**Extrait du texte**
11.10.10

MAI 1927

1. Vin d’honneur offert par le Maire aux communistes, la place Carnot est pavoisée, une guirlande de petits triangles rouges entoure le terre plein, c’est du meilleur effet. Journée calme. Bridge chez Madame Houdaille. Cinq tables plus une de Banco. Marguerite et Félix dînent ici.

3. Nous allons à Tâches, Marcelle et moi, par une vraie journée de printemps, avec Barrat qui me quittera le 10. Je visite une coupe de bois afin de me rendre compte de ce qui est vendu et de ce qui reste à vendre. Il y a encore peu d’herbe.
Les Riberolles entassés dans leur auto nous quittent en passant par Moulins où ils doivent déjeuner chez les Clayeux encore en ville pour deux jours.
A quatre heures nous rentrons pour recevoir les Villeneuve qui sont invités à dîner chez les Houdaille, et à un bridge chez Andrieu, ils n’arrivent qu’à sept heures et demie, ayant eu un accident d’auto. Une camionnette descendant de la rue de l’Asile les tamponne en faisant son tournant direction de Guérigny, heureusement personne n’est blessé mais la Peugeot de Gaby a beaucoup de mal, au moins cinq mille francs de réparations, et s’il ne peut pas prouver qu’il est irresponsable, il faudra tout supporter.
Les Guillemain d’Echon nous font part des fiançailles de leur fille Anne-Marie avec Paul de Boursier de la Rivière. C’est un gentil mariage en perspective. Mais que le futur est donc jeune 29 ans ! la jeune fille en ayant 24.

4. Les Comte offrent à la Haute société un Bridge-goûter que la Marquise de Veyrey honorait de sa présence, et comme dans l’évangile le jour de la multiplication des pains, il est resté des gâteaux de quoi nourrir vingt personnes.
Comme ma ponette continue à boiter sans espoir de guérison, je la vends à la boucherie pour huit cent cinquante francs, cela diminue le prix d’acquisition de mon âne.
Je paye à Cassart quelques petites réparations, il me compte l’heure de travail quatre francs et la fourniture à l’avenant ; ces gens là peuvent plus facilement manger des poulets que les propriétaires.

5. Lettre d’Edith qui nous dit qu’ils ont fait bon retour et qu’ils ont trouvé mémère Marthe en parfaite santé, de l’attaque qu’elle a eu dernièrement, il n’en est rien resté. Bridge chez Marguerite Pinet avec les Touttée, c’est un vieux ménage qui se conserve bien, chic-à-mort, toujours élégant.

6. Nous emmenons Mesdames de Pardieu dt Delecluze faire des visites à La Croix, à Cheugny, aux Bourdons et à Veninge. Nous trouvons les Lenferna au complet, quant aux dames, les deux filles sont plus maigres l’une que l’autre. Madame de Maumigny nous offre une tasse de thé. Amélie de Noury rien du tout, et Madame de Dongermain la vue d’une toilette des plus seyantes, les bas en rigodins et un galurin qui a fait pouffer de rire toutes les visiteuses.

**Extraits de données**
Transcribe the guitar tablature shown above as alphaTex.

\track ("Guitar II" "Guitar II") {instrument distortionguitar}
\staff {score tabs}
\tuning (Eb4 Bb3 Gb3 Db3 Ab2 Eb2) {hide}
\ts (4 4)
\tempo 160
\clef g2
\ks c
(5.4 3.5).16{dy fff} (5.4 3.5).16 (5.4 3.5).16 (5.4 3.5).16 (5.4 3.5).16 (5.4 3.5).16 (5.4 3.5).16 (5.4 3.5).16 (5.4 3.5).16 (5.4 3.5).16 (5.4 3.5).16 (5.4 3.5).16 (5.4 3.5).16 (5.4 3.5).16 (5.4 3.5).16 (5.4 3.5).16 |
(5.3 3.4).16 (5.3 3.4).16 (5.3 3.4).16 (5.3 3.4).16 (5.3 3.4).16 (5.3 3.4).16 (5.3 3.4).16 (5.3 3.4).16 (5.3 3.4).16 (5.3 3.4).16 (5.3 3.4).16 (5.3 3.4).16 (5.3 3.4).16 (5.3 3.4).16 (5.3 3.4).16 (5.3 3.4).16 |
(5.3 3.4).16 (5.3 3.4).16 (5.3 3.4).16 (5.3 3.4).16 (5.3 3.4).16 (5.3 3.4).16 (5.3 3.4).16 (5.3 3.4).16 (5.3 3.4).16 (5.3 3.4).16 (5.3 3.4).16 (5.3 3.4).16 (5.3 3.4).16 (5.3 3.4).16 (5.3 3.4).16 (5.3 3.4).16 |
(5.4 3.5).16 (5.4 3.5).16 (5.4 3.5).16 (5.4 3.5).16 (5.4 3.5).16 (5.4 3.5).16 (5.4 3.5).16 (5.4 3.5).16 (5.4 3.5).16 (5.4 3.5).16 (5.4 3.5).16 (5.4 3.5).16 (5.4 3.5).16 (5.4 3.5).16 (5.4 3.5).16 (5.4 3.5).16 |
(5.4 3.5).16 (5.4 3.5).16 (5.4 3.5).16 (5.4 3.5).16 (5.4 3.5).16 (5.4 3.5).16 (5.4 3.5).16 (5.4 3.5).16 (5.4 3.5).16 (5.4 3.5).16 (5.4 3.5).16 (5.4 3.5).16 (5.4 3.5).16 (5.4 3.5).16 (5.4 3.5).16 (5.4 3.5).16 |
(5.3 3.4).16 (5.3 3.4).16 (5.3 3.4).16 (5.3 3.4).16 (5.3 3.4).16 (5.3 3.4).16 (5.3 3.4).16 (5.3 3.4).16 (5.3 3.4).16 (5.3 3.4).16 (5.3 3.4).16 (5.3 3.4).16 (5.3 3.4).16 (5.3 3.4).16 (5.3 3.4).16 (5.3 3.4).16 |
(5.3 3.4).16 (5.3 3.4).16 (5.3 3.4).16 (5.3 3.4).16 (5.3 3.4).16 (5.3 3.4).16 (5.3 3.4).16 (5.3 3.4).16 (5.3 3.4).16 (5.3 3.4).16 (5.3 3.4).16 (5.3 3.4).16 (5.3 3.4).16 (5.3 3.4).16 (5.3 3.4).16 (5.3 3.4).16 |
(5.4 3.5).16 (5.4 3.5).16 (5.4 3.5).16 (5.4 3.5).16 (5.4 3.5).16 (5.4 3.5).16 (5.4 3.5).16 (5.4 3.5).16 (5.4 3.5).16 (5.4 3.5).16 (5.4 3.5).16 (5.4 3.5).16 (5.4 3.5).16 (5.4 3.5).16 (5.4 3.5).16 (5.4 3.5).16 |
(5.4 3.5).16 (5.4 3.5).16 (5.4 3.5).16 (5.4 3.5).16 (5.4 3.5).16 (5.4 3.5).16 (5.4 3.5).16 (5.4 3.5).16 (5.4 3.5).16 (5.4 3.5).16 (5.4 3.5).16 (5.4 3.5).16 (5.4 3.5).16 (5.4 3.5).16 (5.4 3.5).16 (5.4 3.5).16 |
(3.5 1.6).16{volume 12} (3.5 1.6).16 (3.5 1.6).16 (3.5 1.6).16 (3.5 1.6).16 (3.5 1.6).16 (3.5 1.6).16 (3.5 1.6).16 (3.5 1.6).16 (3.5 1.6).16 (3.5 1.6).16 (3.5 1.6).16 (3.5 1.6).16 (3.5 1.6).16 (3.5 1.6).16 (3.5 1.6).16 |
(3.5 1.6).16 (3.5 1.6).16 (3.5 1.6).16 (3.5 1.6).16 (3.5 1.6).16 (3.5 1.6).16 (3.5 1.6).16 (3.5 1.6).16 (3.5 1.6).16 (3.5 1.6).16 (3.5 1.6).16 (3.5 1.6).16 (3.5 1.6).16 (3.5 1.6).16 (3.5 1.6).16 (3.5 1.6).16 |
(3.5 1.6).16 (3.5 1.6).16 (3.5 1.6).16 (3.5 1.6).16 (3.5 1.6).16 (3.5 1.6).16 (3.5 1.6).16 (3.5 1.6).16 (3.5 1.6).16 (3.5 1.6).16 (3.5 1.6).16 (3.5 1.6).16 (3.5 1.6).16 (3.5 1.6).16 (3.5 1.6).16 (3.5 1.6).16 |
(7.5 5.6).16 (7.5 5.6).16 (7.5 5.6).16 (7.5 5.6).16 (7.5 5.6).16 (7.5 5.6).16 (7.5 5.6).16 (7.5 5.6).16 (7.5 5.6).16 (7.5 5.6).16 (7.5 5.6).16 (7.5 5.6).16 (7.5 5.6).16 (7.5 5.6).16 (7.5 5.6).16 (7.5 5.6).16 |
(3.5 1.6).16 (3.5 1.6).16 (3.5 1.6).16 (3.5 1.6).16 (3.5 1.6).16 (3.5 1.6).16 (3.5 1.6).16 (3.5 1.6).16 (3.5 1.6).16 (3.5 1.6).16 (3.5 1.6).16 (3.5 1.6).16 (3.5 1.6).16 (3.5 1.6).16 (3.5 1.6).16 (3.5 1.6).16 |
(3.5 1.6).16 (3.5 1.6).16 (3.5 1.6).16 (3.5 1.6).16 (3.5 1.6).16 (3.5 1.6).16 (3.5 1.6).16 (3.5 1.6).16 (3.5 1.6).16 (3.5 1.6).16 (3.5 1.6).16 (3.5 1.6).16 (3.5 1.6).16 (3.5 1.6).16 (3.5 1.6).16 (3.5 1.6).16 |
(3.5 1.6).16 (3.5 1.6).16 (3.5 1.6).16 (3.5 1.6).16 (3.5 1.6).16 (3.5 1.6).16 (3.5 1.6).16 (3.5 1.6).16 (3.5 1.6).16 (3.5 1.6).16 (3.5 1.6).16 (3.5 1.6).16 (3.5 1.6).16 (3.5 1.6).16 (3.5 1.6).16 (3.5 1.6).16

**Travail demandé**
**1.** Indiquez si chacune des affirmations suivantes concorde avec le journal de mai 1927 ci-dessus, en répondant par oui ou par non et en citant à l'identique les mots du journal qui tranchent. (a) Quelqu'un a été blessé lors de l'accident d'auto des Villeneuve. (b) La ponette a été vendue pour cinq mille francs. (c) Cassart facture l'heure de travail quatre francs.
**2.** Répondez aux questions suivantes à l'aide du journal de mai 1927.
(a) Qui offre le vin d'honneur du 1er mai, et à qui ?
(b) Combien de tables compte le bridge chez Madame Houdaille ?
(c) Quel âge a le fiancé d'Anne-Marie ?

**Résultats**
**1.**
(a) Non : « heureusement personne n’est blessé ».
(b) Non : « je la vends à la boucherie pour huit cent cinquante francs ».
(c) Oui : « il me compte l’heure de travail quatre francs ».

**2.**
(a) Le Maire, aux communistes.
(b) Cinq tables, plus une de Banco.
(c) 29 ans.